(Beginning of Data under study)
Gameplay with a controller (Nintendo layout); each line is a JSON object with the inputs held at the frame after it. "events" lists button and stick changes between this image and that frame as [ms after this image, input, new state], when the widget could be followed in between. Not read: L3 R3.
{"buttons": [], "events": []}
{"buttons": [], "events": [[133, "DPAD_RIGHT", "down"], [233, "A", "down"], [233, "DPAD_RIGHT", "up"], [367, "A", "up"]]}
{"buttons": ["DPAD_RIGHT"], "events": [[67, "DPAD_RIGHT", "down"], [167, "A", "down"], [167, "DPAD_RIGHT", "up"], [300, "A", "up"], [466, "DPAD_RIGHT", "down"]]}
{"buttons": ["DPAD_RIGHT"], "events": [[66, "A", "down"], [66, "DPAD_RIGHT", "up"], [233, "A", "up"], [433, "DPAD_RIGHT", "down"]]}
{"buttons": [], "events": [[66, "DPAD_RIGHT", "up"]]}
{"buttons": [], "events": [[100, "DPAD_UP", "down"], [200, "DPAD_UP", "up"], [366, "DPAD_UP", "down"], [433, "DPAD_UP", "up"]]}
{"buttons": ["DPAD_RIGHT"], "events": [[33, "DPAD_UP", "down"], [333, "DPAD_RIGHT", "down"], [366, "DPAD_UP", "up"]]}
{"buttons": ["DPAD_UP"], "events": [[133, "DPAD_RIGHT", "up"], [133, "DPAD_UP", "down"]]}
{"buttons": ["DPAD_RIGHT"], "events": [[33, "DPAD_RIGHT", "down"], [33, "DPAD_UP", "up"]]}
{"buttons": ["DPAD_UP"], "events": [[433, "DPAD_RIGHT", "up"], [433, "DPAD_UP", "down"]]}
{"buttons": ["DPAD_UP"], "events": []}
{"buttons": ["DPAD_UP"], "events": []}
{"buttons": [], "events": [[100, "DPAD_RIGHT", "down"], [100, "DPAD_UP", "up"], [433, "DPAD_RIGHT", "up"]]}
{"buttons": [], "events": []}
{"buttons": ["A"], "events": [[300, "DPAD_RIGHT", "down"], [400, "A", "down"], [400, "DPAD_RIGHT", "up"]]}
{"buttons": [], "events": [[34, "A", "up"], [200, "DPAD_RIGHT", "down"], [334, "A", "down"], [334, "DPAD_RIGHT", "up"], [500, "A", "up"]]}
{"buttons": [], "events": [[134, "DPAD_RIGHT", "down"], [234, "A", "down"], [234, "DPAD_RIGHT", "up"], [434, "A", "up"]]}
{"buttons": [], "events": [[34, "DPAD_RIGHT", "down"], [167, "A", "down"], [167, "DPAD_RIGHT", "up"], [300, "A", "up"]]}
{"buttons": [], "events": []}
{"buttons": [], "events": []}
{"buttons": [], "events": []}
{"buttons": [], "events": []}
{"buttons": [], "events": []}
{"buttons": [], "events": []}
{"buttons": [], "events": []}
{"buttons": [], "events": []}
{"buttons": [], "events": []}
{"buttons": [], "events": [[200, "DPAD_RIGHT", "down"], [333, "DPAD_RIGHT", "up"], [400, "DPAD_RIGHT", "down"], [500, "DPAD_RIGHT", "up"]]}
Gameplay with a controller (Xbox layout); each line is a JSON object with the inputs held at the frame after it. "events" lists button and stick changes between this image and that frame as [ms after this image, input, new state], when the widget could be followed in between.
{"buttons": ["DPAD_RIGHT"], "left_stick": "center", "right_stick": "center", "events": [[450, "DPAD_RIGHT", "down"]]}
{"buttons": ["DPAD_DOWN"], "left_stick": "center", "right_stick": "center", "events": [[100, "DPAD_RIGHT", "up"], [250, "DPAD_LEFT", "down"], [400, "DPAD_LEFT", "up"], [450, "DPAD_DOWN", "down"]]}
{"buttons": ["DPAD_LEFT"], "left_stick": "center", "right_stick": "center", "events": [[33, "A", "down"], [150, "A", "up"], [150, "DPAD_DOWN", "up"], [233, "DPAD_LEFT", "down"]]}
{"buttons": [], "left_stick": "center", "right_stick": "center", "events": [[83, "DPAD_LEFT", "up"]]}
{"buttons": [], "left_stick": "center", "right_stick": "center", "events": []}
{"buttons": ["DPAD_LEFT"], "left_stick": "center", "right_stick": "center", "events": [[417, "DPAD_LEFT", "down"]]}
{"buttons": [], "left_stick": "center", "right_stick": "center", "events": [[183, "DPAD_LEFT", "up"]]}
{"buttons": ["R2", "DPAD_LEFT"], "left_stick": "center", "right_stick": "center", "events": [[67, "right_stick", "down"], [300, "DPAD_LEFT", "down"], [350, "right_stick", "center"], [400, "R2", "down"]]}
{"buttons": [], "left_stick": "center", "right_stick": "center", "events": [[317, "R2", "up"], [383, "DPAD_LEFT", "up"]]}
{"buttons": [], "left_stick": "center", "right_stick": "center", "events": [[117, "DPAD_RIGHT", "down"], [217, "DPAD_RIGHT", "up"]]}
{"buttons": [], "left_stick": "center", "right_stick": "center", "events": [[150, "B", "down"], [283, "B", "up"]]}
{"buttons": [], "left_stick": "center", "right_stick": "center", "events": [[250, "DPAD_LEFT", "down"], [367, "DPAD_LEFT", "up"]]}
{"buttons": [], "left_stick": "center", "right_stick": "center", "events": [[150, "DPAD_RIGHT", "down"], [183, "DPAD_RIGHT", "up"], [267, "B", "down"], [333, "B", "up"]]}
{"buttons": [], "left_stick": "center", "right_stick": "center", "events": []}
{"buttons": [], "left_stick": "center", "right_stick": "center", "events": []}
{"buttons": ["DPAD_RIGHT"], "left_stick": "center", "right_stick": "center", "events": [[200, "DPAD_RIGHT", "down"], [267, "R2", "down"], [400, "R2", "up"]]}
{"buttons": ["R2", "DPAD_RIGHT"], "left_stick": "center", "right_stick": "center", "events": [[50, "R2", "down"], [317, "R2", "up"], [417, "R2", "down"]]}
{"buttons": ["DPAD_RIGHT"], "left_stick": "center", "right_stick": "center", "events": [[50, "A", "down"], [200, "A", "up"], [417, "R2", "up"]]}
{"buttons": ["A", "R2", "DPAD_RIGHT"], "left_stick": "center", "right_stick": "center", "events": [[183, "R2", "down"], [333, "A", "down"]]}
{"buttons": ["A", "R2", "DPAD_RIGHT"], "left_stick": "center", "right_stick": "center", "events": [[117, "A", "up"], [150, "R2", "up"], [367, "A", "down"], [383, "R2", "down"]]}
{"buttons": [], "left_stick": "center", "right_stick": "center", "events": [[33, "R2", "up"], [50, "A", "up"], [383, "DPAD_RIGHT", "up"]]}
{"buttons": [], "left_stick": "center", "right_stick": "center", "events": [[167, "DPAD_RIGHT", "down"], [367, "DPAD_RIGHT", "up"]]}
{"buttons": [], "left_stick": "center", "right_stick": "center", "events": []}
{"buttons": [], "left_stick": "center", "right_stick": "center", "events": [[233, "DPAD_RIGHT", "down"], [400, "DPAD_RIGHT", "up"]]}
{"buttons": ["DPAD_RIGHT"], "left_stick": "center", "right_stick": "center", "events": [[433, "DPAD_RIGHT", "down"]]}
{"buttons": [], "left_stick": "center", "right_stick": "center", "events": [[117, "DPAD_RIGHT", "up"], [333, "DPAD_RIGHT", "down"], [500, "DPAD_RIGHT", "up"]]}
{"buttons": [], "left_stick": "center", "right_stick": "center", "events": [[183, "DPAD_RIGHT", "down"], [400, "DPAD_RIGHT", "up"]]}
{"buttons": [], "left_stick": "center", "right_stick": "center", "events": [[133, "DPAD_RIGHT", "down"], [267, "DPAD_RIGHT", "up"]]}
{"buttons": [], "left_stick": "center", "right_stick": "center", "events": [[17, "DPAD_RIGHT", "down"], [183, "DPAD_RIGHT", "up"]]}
(End of Data under study)
Problem details: The entries are to be transcribed exactly, each line in full.

Answer space:
Gameplay with a controller (Nintendo layout); each line is a JSON object with the inputs held at the frame after it. "events" lists button and stick changes between this image and that frame as [ms after this image, input, new state], when the widget could be followed in between. Not read: L3 R3.
{"buttons": [], "events": []}
{"buttons": [], "events": [[133, "DPAD_RIGHT", "down"], [233, "A", "down"], [233, "DPAD_RIGHT", "up"], [367, "A", "up"]]}
{"buttons": ["DPAD_RIGHT"], "events": [[67, "DPAD_RIGHT", "down"], [167, "A", "down"], [167, "DPAD_RIGHT", "up"], [300, "A", "up"], [466, "DPAD_RIGHT", "down"]]}
{"buttons": ["DPAD_RIGHT"], "events": [[66, "A", "down"], [66, "DPAD_RIGHT", "up"], [233, "A", "up"], [433, "DPAD_RIGHT", "down"]]}
{"buttons": [], "events": [[66, "DPAD_RIGHT", "up"]]}
{"buttons": [], "events": [[100, "DPAD_UP", "down"], [200, "DPAD_UP", "up"], [366, "DPAD_UP", "down"], [433, "DPAD_UP", "up"]]}
{"buttons": ["DPAD_RIGHT"], "events": [[33, "DPAD_UP", "down"], [333, "DPAD_RIGHT", "down"], [366, "DPAD_UP", "up"]]}
{"buttons": ["DPAD_UP"], "events": [[133, "DPAD_RIGHT", "up"], [133, "DPAD_UP", "down"]]}
{"buttons": ["DPAD_RIGHT"], "events": [[33, "DPAD_RIGHT", "down"], [33, "DPAD_UP", "up"]]}
{"buttons": ["DPAD_UP"], "events": [[433, "DPAD_RIGHT", "up"], [433, "DPAD_UP", "down"]]}
{"buttons": ["DPAD_UP"], "events": []}
{"buttons": ["DPAD_UP"], "events": []}
{"buttons": [], "events": [[100, "DPAD_RIGHT", "down"], [100, "DPAD_UP", "up"], [433, "DPAD_RIGHT", "up"]]}
{"buttons": [], "events": []}
{"buttons": ["A"], "events": [[300, "DPAD_RIGHT", "down"], [400, "A", "down"], [400, "DPAD_RIGHT", "up"]]}
{"buttons": [], "events": [[34, "A", "up"], [200, "DPAD_RIGHT", "down"], [334, "A", "down"], [334, "DPAD_RIGHT", "up"], [500, "A", "up"]]}
{"buttons": [], "events": [[134, "DPAD_RIGHT", "down"], [234, "A", "down"], [234, "DPAD_RIGHT", "up"], [434, "A", "up"]]}
{"buttons": [], "events": [[34, "DPAD_RIGHT", "down"], [167, "A", "down"], [167, "DPAD_RIGHT", "up"], [300, "A", "up"]]}
{"buttons": [], "events": []}
{"buttons": [], "events": []}
{"buttons": [], "events": []}
{"buttons": [], "events": []}
{"buttons": [], "events": []}
{"buttons": [], "events": []}
{"buttons": [], "events": []}
{"buttons": [], "events": []}
{"buttons": [], "events": []}
{"buttons": [], "events": [[200, "DPAD_RIGHT", "down"], [333, "DPAD_RIGHT", "up"], [400, "DPAD_RIGHT", "down"], [500, "DPAD_RIGHT", "up"]]}
Gameplay with a controller (Xbox layout); each line is a JSON object with the inputs held at the frame after it. "events" lists button and stick changes between this image and that frame as [ms after this image, input, new state], when the widget could be followed in between.
{"buttons": ["DPAD_RIGHT"], "left_stick": "center", "right_stick": "center", "events": [[450, "DPAD_RIGHT", "down"]]}
{"buttons": ["DPAD_DOWN"], "left_stick": "center", "right_stick": "center", "events": [[100, "DPAD_RIGHT", "up"], [250, "DPAD_LEFT", "down"], [400, "DPAD_LEFT", "up"], [450, "DPAD_DOWN", "down"]]}
{"buttons": ["DPAD_LEFT"], "left_stick": "center", "right_stick": "center", "events": [[33, "A", "down"], [150, "A", "up"], [150, "DPAD_DOWN", "up"], [233, "DPAD_LEFT", "down"]]}
{"buttons": [], "left_stick": "center", "right_stick": "center", "events": [[83, "DPAD_LEFT", "up"]]}
{"buttons": [], "left_stick": "center", "right_stick": "center", "events": []}
{"buttons": ["DPAD_LEFT"], "left_stick": "center", "right_stick": "center", "events": [[417, "DPAD_LEFT", "down"]]}
{"buttons": [], "left_stick": "center", "right_stick": "center", "events": [[183, "DPAD_LEFT", "up"]]}
{"buttons": ["R2", "DPAD_LEFT"], "left_stick": "center", "right_stick": "center", "events": [[67, "right_stick", "down"], [300, "DPAD_LEFT", "down"], [350, "right_stick", "center"], [400, "R2", "down"]]}
{"buttons": [], "left_stick": "center", "right_stick": "center", "events": [[317, "R2", "up"], [383, "DPAD_LEFT", "up"]]}
{"buttons": [], "left_stick": "center", "right_stick": "center", "events": [[117, "DPAD_RIGHT", "down"], [217, "DPAD_RIGHT", "up"]]}
{"buttons": [], "left_stick": "center", "right_stick": "center", "events": [[150, "B", "down"], [283, "B", "up"]]}
{"buttons": [], "left_stick": "center", "right_stick": "center", "events": [[250, "DPAD_LEFT", "down"], [367, "DPAD_LEFT", "up"]]}
{"buttons": [], "left_stick": "center", "right_stick": "center", "events": [[150, "DPAD_RIGHT", "down"], [183, "DPAD_RIGHT", "up"], [267, "B", "down"], [333, "B", "up"]]}
{"buttons": [], "left_stick": "center", "right_stick": "center", "events": []}
{"buttons": [], "left_stick": "center", "right_stick": "center", "events": []}
{"buttons": ["DPAD_RIGHT"], "left_stick": "center", "right_stick": "center", "events": [[200, "DPAD_RIGHT", "down"], [267, "R2", "down"], [400, "R2", "up"]]}
{"buttons": ["R2", "DPAD_RIGHT"], "left_stick": "center", "right_stick": "center", "events": [[50, "R2", "down"], [317, "R2", "up"], [417, "R2", "down"]]}
{"buttons": ["DPAD_RIGHT"], "left_stick": "center", "right_stick": "center", "events": [[50, "A", "down"], [200, "A", "up"], [417, "R2", "up"]]}
{"buttons": ["A", "R2", "DPAD_RIGHT"], "left_stick": "center", "right_stick": "center", "events": [[183, "R2", "down"], [333, "A", "down"]]}
{"buttons": ["A", "R2", "DPAD_RIGHT"], "left_stick": "center", "right_stick": "center", "events": [[117, "A", "up"], [150, "R2", "up"], [367, "A", "down"], [383, "R2", "down"]]}
{"buttons": [], "left_stick": "center", "right_stick": "center", "events": [[33, "R2", "up"], [50, "A", "up"], [383, "DPAD_RIGHT", "up"]]}
{"buttons": [], "left_stick": "center", "right_stick": "center", "events": [[167, "DPAD_RIGHT", "down"], [367, "DPAD_RIGHT", "up"]]}
{"buttons": [], "left_stick": "center", "right_stick": "center", "events": []}
{"buttons": [], "left_stick": "center", "right_stick": "center", "events": [[233, "DPAD_RIGHT", "down"], [400, "DPAD_RIGHT", "up"]]}
{"buttons": ["DPAD_RIGHT"], "left_stick": "center", "right_stick": "center", "events": [[433, "DPAD_RIGHT", "down"]]}
{"buttons": [], "left_stick": "center", "right_stick": "center", "events": [[117, "DPAD_RIGHT", "up"], [333, "DPAD_RIGHT", "down"], [500, "DPAD_RIGHT", "up"]]}
{"buttons": [], "left_stick": "center", "right_stick": "center", "events": [[183, "DPAD_RIGHT", "down"], [400, "DPAD_RIGHT", "up"]]}
{"buttons": [], "left_stick": "center", "right_stick": "center", "events": [[133, "DPAD_RIGHT", "down"], [267, "DPAD_RIGHT", "up"]]}
{"buttons": [], "left_stick": "center", "right_stick": "center", "events": [[17, "DPAD_RIGHT", "down"], [183, "DPAD_RIGHT", "up"]]}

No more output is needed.